TASK BRIEF =>
Your task is to copy the lines of the data below from the line holding "согласие на их обра" through the line holding "jamais préserver les", inclusive, exactly and with nothing added.

BEGIN GIVEN DATA

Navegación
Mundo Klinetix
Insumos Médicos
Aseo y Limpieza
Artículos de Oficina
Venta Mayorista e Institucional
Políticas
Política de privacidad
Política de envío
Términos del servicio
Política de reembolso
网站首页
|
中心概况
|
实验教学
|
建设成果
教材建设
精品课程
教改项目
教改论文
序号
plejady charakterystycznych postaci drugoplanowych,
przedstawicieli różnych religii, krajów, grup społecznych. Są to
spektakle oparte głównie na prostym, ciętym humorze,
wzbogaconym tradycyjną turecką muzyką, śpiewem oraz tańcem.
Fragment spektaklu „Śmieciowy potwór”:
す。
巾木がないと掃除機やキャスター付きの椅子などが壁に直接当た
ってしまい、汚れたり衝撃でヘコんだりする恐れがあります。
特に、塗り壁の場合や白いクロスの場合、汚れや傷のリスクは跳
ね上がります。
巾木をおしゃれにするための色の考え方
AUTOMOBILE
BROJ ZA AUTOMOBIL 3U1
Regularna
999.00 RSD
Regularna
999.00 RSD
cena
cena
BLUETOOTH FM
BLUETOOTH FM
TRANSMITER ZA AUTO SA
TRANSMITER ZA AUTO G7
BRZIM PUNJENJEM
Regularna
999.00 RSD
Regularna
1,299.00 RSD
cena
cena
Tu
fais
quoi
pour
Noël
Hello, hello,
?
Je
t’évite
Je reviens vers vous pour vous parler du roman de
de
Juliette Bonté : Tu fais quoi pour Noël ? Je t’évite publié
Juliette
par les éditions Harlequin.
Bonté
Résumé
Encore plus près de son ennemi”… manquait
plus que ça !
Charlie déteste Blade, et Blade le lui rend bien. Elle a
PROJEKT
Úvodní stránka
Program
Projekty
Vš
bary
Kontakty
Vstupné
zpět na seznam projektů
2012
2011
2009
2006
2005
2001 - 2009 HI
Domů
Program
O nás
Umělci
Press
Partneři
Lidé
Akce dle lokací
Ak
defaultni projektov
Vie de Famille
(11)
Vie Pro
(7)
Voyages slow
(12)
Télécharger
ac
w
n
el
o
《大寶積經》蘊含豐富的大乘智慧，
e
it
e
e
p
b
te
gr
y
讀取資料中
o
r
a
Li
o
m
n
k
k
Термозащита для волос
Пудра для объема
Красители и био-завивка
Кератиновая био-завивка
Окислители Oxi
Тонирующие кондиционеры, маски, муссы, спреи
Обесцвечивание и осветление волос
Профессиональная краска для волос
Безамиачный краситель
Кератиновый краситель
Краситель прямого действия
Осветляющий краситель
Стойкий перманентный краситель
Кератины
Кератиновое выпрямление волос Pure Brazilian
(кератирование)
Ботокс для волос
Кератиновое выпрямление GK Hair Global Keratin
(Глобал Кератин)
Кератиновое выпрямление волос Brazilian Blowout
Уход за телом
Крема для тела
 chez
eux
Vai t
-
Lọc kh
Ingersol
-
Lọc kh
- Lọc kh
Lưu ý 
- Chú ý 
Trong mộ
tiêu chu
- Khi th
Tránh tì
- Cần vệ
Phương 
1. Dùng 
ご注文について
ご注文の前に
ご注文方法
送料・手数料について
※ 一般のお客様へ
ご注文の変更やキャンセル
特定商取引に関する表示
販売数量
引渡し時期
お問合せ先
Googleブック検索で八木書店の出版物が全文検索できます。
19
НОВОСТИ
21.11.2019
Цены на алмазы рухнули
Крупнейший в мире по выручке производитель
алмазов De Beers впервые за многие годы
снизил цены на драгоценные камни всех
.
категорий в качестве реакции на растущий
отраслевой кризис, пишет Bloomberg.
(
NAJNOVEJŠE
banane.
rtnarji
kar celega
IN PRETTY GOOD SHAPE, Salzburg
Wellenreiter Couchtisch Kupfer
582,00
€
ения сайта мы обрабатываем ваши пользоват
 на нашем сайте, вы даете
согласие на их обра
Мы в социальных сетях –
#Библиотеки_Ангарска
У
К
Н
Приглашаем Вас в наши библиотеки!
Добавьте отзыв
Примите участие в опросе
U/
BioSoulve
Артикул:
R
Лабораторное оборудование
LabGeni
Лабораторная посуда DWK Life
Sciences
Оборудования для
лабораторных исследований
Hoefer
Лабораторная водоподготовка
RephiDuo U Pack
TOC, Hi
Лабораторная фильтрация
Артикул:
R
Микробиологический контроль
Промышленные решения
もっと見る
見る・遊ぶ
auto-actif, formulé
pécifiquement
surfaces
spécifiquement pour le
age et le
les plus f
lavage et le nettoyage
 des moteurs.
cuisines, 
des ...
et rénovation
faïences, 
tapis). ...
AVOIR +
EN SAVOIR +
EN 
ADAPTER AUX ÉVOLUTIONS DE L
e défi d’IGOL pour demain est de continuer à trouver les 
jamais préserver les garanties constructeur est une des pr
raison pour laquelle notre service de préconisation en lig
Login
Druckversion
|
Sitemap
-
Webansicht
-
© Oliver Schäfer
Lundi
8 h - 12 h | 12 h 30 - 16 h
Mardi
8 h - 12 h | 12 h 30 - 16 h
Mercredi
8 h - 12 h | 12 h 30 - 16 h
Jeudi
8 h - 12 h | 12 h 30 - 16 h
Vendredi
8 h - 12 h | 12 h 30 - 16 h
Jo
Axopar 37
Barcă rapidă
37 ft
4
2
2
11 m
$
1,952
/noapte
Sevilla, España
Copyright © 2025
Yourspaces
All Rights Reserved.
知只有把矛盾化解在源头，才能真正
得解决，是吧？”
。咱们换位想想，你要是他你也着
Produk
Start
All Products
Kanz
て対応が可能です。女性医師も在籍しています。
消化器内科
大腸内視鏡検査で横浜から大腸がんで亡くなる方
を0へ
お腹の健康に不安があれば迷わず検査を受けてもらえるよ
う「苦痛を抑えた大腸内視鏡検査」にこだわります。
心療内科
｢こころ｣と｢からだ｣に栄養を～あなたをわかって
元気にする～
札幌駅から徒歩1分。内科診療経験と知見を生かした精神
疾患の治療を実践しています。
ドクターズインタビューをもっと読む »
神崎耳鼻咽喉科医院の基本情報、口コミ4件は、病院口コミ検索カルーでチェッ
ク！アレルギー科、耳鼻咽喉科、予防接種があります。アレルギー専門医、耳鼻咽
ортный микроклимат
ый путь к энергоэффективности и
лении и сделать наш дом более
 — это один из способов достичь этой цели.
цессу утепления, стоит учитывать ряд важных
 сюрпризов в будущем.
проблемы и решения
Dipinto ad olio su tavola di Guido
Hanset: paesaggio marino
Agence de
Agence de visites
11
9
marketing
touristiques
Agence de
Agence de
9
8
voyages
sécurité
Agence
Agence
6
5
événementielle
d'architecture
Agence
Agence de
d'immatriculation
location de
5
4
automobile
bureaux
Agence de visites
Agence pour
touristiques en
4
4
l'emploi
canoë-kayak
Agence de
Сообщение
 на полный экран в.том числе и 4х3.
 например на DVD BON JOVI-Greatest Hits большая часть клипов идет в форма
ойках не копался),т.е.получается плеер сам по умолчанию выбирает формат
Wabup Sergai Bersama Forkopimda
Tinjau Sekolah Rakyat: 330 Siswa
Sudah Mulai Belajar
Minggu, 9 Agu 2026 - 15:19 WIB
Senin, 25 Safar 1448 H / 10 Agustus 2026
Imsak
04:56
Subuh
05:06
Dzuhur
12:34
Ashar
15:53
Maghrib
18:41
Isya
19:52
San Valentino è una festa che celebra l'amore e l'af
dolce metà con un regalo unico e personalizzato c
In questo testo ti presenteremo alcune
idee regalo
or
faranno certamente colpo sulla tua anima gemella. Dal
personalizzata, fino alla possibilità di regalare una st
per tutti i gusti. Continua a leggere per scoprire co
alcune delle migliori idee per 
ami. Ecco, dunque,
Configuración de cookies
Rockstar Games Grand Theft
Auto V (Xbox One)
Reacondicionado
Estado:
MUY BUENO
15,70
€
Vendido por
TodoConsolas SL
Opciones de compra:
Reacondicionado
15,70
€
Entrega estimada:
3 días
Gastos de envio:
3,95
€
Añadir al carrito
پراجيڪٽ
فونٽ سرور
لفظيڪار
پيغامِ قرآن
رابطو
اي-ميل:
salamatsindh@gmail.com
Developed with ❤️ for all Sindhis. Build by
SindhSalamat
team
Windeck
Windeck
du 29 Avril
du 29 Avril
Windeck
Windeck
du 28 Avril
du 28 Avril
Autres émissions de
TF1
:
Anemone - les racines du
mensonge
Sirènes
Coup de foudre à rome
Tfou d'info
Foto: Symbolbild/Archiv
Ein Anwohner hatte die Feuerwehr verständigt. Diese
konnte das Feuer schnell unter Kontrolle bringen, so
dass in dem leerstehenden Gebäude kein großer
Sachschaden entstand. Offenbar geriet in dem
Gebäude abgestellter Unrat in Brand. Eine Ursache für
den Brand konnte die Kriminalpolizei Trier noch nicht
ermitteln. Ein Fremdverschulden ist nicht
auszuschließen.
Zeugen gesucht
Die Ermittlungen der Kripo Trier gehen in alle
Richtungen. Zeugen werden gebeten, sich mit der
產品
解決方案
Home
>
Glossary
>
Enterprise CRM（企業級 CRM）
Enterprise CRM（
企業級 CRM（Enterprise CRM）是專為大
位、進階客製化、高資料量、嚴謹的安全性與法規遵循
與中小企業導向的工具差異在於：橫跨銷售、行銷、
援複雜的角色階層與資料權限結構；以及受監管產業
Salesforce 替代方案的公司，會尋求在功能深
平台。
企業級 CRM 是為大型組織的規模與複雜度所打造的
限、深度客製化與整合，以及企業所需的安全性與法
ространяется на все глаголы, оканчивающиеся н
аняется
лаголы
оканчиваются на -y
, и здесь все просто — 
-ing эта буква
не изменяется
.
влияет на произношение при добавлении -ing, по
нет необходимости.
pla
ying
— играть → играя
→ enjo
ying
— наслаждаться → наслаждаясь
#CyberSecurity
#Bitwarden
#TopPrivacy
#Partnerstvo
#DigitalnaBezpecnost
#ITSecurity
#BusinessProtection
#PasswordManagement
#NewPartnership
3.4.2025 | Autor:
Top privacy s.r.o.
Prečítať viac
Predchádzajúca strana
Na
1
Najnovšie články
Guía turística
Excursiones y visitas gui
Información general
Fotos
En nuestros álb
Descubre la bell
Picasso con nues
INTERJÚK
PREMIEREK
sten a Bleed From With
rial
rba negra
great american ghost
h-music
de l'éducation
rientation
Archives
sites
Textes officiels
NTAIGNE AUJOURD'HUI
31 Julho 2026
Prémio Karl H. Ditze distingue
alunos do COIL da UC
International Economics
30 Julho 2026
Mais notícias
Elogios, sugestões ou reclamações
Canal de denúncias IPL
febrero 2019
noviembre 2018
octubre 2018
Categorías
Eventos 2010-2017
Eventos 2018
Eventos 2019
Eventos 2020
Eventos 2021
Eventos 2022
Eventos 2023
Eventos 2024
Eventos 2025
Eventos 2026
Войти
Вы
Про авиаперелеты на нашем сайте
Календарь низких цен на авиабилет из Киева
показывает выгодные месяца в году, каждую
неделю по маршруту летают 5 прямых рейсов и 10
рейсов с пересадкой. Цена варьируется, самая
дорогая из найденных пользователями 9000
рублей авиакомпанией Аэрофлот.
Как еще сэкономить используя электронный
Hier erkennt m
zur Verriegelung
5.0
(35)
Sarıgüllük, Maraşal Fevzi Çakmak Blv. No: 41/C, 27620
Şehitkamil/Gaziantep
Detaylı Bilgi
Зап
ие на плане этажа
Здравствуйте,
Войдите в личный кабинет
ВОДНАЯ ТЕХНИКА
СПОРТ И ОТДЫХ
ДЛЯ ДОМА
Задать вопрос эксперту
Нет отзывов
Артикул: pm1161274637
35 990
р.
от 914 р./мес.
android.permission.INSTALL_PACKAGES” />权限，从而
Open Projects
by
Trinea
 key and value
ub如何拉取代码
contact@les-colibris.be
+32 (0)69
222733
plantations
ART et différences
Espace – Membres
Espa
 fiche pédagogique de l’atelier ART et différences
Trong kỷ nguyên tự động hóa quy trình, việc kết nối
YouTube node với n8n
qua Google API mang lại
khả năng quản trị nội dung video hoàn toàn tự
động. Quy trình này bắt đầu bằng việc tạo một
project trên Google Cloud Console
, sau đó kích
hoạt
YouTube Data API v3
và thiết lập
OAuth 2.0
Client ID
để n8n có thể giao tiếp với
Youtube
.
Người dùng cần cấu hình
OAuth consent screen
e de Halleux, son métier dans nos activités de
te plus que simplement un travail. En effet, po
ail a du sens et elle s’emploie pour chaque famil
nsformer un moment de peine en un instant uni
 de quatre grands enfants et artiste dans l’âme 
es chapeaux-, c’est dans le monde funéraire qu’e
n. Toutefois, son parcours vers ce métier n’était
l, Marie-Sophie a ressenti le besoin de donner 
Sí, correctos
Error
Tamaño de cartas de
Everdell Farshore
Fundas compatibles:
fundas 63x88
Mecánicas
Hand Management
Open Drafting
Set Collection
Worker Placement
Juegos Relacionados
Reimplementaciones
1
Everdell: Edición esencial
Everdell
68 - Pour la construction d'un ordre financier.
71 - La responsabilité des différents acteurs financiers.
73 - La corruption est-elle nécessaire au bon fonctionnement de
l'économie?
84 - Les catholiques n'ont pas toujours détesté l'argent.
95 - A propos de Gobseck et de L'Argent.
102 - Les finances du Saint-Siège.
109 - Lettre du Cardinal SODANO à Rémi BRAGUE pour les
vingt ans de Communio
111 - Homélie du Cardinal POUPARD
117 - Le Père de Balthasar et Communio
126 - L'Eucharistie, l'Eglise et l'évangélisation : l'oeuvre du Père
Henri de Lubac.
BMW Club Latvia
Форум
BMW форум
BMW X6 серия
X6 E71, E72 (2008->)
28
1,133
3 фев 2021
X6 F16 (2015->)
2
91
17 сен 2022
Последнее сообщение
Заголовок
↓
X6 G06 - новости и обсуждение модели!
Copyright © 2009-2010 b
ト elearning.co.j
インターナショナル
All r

END GIVEN DATA

SOLUTION FOR THIS PROBLEM =>
согласие на их обра
Мы в социальных сетях –
#Библиотеки_Ангарска
У
К
Н
Приглашаем Вас в наши библиотеки!
Добавьте отзыв
Примите участие в опросе
U/
BioSoulve
Артикул:
R
Лабораторное оборудование
LabGeni
Лабораторная посуда DWK Life
Sciences
Оборудования для
лабораторных исследований
Hoefer
Лабораторная водоподготовка
RephiDuo U Pack
TOC, Hi
Лабораторная фильтрация
Артикул:
R
Микробиологический контроль
Промышленные решения
もっと見る
見る・遊ぶ
auto-actif, formulé
pécifiquement
surfaces
spécifiquement pour le
age et le
les plus f
lavage et le nettoyage
 des moteurs.
cuisines, 
des ...
et rénovation
faïences, 
tapis). ...
AVOIR +
EN SAVOIR +
EN 
ADAPTER AUX ÉVOLUTIONS DE L
e défi d’IGOL pour demain est de continuer à trouver les 
jamais préserver les garanties constructeur est une des pr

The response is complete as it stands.